Et là on va rapidement voir que la culture du “prendre soin” qui s’est imposée va passer au second rang car justement la seule et unique priorité sera de reconstituer des marges et se doter d’un outil productif encore plus efficace. Le télétravail a montré à beaucoup de dirigeants qu’ils pouvaient faire pleins de choses en direct sans de multiples intermédiaires, le chômage partiel a involontairement aplati l’organisation en écartant des circuits des personnes dont l’action n’était pas vitale. Et on a vu qu’on pouvait faire sans. Et l’idée, justifiée ou non, selon laquelle on est plus productif en télétravail ne sera pas tombée que dans l’oreille de sourds car finalement si on a des gens 10% plus productifs avec, en face, une demande qui se contracte il n’y a pas besoin de longues reflexions et de calculs compliqués pour en tirer toutes les conséquences.
“Cash is king”. “Marges et efficacité”. “Vitesse et frugalité”. Je tirais un coup de chapeau aux RH au début de ce post et il faut vraiment le faire car demain leur rôle ingrat de pompier étant terminé ils vont laisser la place aux financiers et aux professionnels des “opérations” qui, eux, vont construire l’entreprise de demain. On rappellera les RH en cas de problème, promis ! Comme d’habitude, au moins il y a une chose dans le monde d’après qui ne changera pas et ça sera loin d’être la seule.

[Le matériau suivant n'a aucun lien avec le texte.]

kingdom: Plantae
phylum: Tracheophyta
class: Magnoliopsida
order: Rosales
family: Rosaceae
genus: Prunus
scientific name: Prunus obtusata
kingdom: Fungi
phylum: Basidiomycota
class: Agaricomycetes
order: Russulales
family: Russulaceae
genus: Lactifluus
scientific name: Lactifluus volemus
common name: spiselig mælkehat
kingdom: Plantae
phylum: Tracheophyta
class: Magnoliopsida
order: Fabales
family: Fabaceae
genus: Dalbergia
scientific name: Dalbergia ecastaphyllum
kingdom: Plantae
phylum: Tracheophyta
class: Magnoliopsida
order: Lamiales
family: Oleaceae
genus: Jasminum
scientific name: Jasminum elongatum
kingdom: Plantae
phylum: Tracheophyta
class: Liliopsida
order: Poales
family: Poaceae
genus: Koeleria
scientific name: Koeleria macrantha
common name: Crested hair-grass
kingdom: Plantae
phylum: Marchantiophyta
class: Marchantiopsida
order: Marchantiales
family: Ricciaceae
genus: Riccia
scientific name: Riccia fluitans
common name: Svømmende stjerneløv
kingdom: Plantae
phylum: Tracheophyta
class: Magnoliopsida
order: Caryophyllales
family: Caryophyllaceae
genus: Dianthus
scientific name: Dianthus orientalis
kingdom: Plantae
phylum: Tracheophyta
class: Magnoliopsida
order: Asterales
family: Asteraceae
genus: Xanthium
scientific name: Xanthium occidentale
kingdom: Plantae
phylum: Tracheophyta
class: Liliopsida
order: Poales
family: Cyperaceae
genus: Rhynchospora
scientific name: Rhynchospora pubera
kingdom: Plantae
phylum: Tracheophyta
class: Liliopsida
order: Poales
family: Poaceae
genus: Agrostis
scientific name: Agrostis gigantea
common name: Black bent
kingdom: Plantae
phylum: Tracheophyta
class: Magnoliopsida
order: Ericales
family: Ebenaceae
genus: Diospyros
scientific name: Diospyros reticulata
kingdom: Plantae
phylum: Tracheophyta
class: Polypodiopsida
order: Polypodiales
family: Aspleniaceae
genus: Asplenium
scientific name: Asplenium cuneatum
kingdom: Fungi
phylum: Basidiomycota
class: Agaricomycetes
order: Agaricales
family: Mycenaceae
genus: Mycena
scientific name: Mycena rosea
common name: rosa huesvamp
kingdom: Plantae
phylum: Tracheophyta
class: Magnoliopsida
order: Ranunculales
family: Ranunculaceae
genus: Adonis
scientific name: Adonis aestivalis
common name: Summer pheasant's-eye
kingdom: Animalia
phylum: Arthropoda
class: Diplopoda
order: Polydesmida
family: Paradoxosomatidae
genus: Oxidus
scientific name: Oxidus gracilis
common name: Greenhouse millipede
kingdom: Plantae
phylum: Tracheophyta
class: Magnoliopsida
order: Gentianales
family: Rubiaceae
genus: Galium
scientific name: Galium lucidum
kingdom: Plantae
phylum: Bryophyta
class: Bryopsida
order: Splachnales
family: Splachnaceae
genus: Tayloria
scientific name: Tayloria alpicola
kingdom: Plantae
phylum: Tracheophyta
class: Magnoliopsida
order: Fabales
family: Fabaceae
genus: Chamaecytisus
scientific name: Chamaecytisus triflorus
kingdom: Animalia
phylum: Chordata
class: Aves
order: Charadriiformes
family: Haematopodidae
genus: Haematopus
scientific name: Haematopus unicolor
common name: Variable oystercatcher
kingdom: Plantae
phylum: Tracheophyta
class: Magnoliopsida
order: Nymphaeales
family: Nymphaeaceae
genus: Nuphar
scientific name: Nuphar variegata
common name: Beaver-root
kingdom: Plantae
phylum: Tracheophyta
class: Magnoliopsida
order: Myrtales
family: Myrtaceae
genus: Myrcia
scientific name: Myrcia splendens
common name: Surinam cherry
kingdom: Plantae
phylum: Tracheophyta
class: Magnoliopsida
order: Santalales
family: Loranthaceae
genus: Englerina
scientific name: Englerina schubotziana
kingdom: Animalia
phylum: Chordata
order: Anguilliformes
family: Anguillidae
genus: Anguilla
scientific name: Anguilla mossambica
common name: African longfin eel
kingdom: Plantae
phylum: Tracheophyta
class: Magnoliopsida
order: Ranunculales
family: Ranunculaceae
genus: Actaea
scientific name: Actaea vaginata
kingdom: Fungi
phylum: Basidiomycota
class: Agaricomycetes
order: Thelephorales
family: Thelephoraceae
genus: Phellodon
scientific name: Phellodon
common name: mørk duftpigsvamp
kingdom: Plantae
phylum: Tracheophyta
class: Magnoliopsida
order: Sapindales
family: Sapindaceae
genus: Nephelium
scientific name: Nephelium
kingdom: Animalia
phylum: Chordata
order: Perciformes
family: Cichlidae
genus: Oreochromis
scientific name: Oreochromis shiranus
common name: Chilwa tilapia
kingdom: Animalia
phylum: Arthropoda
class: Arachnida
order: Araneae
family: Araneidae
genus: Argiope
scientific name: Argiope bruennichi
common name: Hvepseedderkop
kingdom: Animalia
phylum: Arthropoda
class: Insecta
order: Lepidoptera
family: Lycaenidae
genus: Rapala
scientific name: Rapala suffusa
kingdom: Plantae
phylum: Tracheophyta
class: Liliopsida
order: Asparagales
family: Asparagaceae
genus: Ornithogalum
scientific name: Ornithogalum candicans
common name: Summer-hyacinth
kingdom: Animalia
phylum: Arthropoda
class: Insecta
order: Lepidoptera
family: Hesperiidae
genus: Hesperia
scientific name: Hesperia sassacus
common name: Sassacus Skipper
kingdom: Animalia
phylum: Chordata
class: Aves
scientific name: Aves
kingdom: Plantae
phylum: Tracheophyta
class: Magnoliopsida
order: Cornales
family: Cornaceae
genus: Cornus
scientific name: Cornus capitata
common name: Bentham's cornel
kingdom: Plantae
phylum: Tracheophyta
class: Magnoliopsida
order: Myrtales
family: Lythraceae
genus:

Mais pourtant le “care” et le “well being” ont prouvé toute leur valeur pendant deux mois, non ? Oui. Mais dans une organisation de plus en plus distante on perd beaucoup de leviers de well being qui pour beaucoup sont associés spatialement et temporellement parlant au lieu de travail. Quant au care le fait que les RH aient du prendre les choses en main montre jusque qu’il y a un problème sur le rôle et les soft-skills de la ligne managériale. Leur remarquable travail sur le sujet est de fait plus l’expression d’un problème que sa solution. Et puis de toute manière il faut des marges et de l’efficacité, le reste on verra après.
L’expérience employé aura un impact opérationnel ou ne sera pas
Il reste comme levier d’action le contexte du collaborateur afin d’éviter d’être hors sol.
Alors pour porter une vision expérience employé dans ce contexte je vous souhaite bonne chance, même si après tout rien n’empêche d’avoir le discours car il sera très facile de justifier qu’on n’a pas les moyens de passer à l’exécution ou à une exécution autre qu’à minima.
Ou alors il faudra une vision très clairement opérationnelle de l’expérience employé, une vision qui se traduise, en dehors d’un “care” indispensable, par un impact concret sur les opérations et le business. Pas par ricochet ou en partant du principe que “si les employés vont bien le business va bien” mais bel et bien directement.
Alors finalement le sujet de l’expérience employé ressort probablement renforcé du triste épisode que l’on vient de vivre. Mais la la vision reste, le principe de réalité se chargera de faire le ménage entre les multiples approches possibles.